[Source records]

============================================================

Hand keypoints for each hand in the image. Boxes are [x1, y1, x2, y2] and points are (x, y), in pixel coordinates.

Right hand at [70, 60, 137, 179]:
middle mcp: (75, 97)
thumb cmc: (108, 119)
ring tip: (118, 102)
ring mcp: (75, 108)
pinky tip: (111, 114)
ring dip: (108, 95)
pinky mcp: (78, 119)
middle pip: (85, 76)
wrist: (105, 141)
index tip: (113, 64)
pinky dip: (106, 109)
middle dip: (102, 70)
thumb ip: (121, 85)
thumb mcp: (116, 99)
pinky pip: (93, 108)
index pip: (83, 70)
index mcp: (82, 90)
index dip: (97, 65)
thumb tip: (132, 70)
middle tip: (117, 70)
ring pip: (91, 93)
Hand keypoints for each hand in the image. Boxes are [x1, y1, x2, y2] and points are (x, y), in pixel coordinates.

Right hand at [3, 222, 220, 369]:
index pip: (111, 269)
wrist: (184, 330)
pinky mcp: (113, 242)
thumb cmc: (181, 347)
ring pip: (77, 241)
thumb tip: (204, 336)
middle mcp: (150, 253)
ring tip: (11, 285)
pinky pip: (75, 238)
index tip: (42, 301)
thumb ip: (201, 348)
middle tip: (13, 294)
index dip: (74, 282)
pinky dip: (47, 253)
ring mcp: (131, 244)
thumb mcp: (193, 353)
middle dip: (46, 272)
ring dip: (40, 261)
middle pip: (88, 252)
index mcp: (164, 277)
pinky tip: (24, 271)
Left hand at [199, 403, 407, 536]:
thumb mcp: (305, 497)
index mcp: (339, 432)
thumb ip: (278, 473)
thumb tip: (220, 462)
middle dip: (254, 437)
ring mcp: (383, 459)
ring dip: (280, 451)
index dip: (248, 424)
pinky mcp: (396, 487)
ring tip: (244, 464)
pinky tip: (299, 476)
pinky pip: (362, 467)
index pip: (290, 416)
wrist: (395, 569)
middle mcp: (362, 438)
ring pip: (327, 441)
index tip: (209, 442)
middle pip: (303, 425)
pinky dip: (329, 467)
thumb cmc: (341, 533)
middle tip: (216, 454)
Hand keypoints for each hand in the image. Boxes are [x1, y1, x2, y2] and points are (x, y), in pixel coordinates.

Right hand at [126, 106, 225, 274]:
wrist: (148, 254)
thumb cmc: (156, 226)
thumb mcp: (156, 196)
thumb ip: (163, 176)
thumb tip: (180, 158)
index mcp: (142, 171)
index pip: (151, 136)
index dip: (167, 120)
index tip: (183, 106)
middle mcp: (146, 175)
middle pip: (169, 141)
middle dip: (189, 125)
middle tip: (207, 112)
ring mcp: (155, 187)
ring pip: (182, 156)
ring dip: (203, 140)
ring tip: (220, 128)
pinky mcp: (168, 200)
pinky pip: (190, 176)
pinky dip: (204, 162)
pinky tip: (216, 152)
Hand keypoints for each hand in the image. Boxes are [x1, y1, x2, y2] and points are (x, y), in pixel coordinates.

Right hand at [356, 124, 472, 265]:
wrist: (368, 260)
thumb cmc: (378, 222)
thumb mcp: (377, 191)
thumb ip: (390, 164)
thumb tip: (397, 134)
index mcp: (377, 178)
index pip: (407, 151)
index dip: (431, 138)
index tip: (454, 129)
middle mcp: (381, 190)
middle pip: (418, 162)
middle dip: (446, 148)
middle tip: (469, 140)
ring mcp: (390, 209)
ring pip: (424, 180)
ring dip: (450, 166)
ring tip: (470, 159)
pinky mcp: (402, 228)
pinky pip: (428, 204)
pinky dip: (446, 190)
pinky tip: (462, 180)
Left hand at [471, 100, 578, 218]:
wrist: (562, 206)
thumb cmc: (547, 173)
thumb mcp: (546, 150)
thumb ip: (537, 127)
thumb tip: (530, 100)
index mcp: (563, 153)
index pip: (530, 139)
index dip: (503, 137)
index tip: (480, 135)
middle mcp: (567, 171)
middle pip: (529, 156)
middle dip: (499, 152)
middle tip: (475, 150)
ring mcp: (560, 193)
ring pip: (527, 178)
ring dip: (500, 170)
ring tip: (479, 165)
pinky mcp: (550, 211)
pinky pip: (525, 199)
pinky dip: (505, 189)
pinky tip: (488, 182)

============================================================

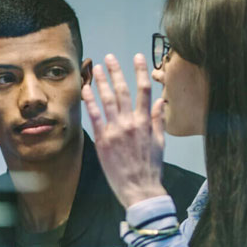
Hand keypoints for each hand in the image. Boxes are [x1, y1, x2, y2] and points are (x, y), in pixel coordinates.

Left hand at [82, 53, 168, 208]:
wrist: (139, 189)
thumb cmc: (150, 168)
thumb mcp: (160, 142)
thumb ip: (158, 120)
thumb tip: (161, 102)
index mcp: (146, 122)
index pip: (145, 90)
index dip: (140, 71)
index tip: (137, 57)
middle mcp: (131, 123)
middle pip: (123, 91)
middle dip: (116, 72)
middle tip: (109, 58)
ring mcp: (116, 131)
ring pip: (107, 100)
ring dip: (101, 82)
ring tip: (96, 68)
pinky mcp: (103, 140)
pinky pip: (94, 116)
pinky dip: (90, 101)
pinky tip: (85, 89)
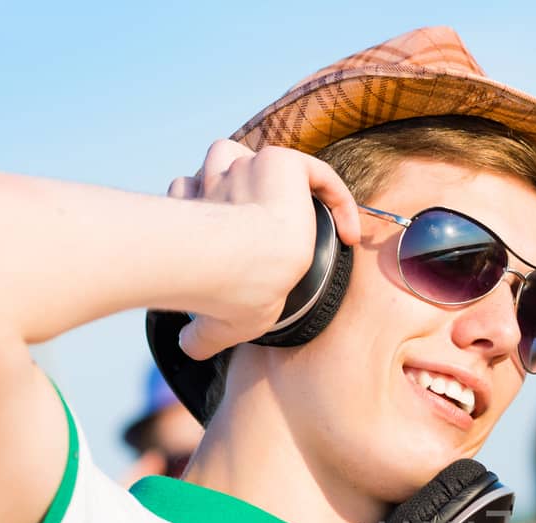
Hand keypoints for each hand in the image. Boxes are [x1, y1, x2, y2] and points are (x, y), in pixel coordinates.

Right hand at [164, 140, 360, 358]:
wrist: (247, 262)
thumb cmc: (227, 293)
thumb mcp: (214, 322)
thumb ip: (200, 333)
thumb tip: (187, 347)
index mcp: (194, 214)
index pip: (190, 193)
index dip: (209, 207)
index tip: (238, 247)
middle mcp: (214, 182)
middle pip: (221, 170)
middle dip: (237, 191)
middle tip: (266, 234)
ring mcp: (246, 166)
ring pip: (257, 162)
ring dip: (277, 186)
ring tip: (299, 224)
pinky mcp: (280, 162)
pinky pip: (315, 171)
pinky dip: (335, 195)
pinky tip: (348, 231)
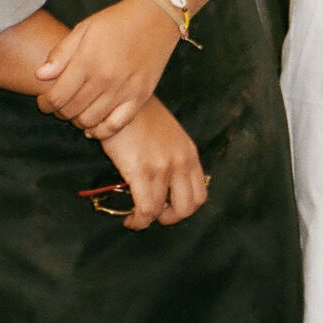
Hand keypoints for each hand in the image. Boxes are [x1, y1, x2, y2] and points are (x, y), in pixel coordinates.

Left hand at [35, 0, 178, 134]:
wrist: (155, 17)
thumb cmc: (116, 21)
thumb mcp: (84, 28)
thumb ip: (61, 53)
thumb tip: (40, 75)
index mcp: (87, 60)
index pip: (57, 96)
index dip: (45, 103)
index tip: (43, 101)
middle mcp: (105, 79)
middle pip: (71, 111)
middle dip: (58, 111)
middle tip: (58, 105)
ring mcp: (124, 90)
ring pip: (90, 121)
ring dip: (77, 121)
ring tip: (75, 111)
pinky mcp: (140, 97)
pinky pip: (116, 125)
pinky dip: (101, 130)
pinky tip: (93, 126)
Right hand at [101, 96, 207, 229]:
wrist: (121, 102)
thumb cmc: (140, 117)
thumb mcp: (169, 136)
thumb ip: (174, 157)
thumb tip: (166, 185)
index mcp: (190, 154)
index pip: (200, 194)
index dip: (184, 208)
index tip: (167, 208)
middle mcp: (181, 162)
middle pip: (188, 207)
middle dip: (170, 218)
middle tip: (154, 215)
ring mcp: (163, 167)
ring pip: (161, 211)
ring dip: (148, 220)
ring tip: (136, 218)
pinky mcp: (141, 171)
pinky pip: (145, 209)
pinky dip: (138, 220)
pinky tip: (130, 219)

============================================================

Work item
Return exactly, and only, the lines above starting at the line that contains "index pip: (200, 194)" and ending at the line that contains "pinky tip: (130, 219)".

Expected output
index pip: (200, 194)
index dip: (184, 208)
index tip: (167, 208)
middle mcp: (181, 162)
middle pip: (188, 207)
middle dip: (170, 218)
middle tip: (154, 215)
ring mcp: (163, 167)
ring pip: (161, 211)
ring dip: (148, 220)
ring tip: (136, 218)
pinky mcp: (141, 171)
pinky pip: (145, 209)
pinky dip: (138, 220)
pinky tip: (130, 219)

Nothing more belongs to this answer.